_Liste des consignes_
- a) D'après le texte sur la forêt du Banco, quelle superficie cette forêt occupe-t-elle ?
- b) Recopiez fidèlement le passage du texte sur la forêt du Banco qui commence aux mots « Tu as bien lu, en » et s'achève après les mots « ce trésor national. ».
- c) Poursuivez le texte sur la forêt du Banco à partir de l'endroit où il s'interrompt.

_Texte fourni_
Comme Abidjan qui ne s’appelle pas vraiment Abidjan, mais Bidjan, la fameuse forêt ne s’appelle pas Banco mais Ban’go, du nom d’un génie qui habite la rivière qui la traverse et se jette (la rivière, pas le génie, il faut suivre un peu mieux en classe) dans la lagune. Elle s’étale sur presque 3 500 hectares ! On n’imagine pas les fêtes de génération que les Ébriés organiseraient ou les villas somptueuses que bâtiraient les fonctionnaires du non-ministère de l’urbanisme si on pouvait vendre ces terres-là. En son milieu, on compte près de 600 hectares de forêt primaire c’est-à-dire de brousse où on est sûr que gambadaient gaiement des sauriens géants dotés de rangées de dents grandes et affûtées comme des machettes de génocidaires hutus.
Heureusement pour les habitants de Yopougon, Adjamé, Attécoubé et Abobo, les communes voisines du Banco, ces animaux ont disparu (hélas pas les génocidaires) il y a 65 millions d’années, lorsqu’une météorite impétueuse a fait un bisou brûlant à notre planète. Ils ont été remplacés par des biches à l’élégance de Bambi, des perroquets multicolores bavards comme des femmes divorcées, des pythons avec de magnifiques robes plaquées au corps comme pour aller en night-club, des pangolins qui ne transmettent pas le Covid (si tu veux dire la Covid, c’est ton problème !), des milliers de mille-pattes surdimensionnés, des crocodiles nains qui ne sont ni sacs ni chaussures, etc., et même une tribu de chimpanzés.
Tu as bien lu, en plein milieu d’Abidjan, des cousins à quatre mains vivent dans le calme d’une forêt devant laquelle tu passes pour aller faire le boucan à Yop ou ailleurs.
Calme, c’est ce que tu vas ressentir quand tu vas aller au Banco (car, bien sûr, tu vas y aller dès que tu auras fini la lecture de cet article). Il y a de quoi bien accueillir le visiteur dans le camp des Eaux et forêts qui veillent sur ce trésor national.

_Liste fournie_
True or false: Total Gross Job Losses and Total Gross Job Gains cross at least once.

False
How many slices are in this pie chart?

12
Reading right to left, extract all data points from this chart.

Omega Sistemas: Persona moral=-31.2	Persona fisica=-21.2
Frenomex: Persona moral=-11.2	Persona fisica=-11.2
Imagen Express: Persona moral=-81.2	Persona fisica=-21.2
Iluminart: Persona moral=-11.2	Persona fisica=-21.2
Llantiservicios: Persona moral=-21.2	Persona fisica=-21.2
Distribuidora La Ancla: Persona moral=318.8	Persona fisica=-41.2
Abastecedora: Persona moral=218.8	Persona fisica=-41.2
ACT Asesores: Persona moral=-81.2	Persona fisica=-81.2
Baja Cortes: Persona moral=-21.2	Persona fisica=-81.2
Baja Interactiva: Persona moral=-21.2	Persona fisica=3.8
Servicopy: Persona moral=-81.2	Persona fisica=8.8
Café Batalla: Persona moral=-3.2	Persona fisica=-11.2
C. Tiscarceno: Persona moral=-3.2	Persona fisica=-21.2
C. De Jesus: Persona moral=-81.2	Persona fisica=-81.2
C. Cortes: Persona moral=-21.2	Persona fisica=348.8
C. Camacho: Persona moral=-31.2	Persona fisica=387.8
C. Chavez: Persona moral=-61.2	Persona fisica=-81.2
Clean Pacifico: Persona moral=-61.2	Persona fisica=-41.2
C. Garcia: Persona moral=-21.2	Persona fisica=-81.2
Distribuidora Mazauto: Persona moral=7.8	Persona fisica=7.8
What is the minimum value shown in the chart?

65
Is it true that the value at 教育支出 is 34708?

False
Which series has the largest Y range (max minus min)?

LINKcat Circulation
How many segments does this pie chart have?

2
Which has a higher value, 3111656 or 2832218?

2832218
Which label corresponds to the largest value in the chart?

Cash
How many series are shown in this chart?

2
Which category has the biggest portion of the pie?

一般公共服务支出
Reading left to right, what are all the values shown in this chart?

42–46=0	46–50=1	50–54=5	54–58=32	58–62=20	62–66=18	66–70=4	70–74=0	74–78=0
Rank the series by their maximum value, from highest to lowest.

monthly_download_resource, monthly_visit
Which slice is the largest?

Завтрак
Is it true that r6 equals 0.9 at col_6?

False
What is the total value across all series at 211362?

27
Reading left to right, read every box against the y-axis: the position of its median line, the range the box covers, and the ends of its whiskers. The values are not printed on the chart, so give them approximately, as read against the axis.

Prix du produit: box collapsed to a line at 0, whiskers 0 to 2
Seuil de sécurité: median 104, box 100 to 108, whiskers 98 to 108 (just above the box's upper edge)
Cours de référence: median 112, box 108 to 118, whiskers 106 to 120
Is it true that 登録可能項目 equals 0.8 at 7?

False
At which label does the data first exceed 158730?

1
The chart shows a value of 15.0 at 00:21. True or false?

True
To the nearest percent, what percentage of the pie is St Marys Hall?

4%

_Réponses par consigne_
- a) Presque 3 500 hectares.

- b)
Tu as bien lu, en plein milieu d’Abidjan, des cousins à quatre mains vivent dans le calme d’une forêt devant laquelle tu passes pour aller faire le boucan à Yop ou ailleurs.
Calme, c’est ce que tu vas ressentir quand tu vas aller au Banco (car, bien sûr, tu vas y aller dès que tu auras fini la lecture de cet article). Il y a de quoi bien accueillir le visiteur dans le camp des Eaux et forêts qui veillent sur ce trésor national.

- c)
Une tantie y fait même d’authentiques et succulents kédjénous , une armée de guides sympathiques et au faîte de toutes les histoires des lieux te guideront (c’est pour ça que ce sont des guides) et te feront découvrir les centaines d’espèces d’arbres majestueux que nous avons ravagés pour construire nos vilains Angré ou Rosiers 23 Programme 76, confectionner les lits de nos minables hôtels de passe, nos horribles canapés et moches bibliothèques où il y a assiettes et télé à la place des livres, les chaises de maquis sur lesquels nous trépignons en attendant des bières tièdes au son de musiques bruyantes, etc. Les circuits de découverte et de randonnées sont nombreux au Banco.
Tu ne trouveras pas dépaysement plus grand à seulement deux pas de chez toi. Une visite au Banco, c’est quelques kilomètres de voyage en voiture, mais des millénaires de voyage dans le passé. Néanmoins, elle comporte un inconvénient majeur : lorsque vous revenez du Banco, il faut prévoir un sas de dépression nerveuse et de grande tristesse quand vous retrouverez la symphonie de klaxons de vos magnifiques embouteillages.
¹ Place CP1 : Grande place à Yopougon où s’organisent de nombreuses veillées. Si tu es la star d’un soir là-bas, c’est que tu es couché dans une caisse en bois avec ta photo détourée sur fond de ciel bleu trônant sous une bâche. Étant les plus grands pleureurs de ce pays, les Bhétés y sont souvent pour les veillées funérailles.
² Ébrié : une ethnie du sud de la Côte d’Ivoire composée d’individus qui vendent des terrains plus vite que des sachets d’eau glacée à un feu tricolore un jour de canicule.
³ Assinie : aussi appelé Mafia par les Appolo (l’ethnie, pas le programme spatial) et pas parce qu’il y sévit une mafia de gens riches qui y construisent des villas de Scarface au bord de la lagune et de la mer.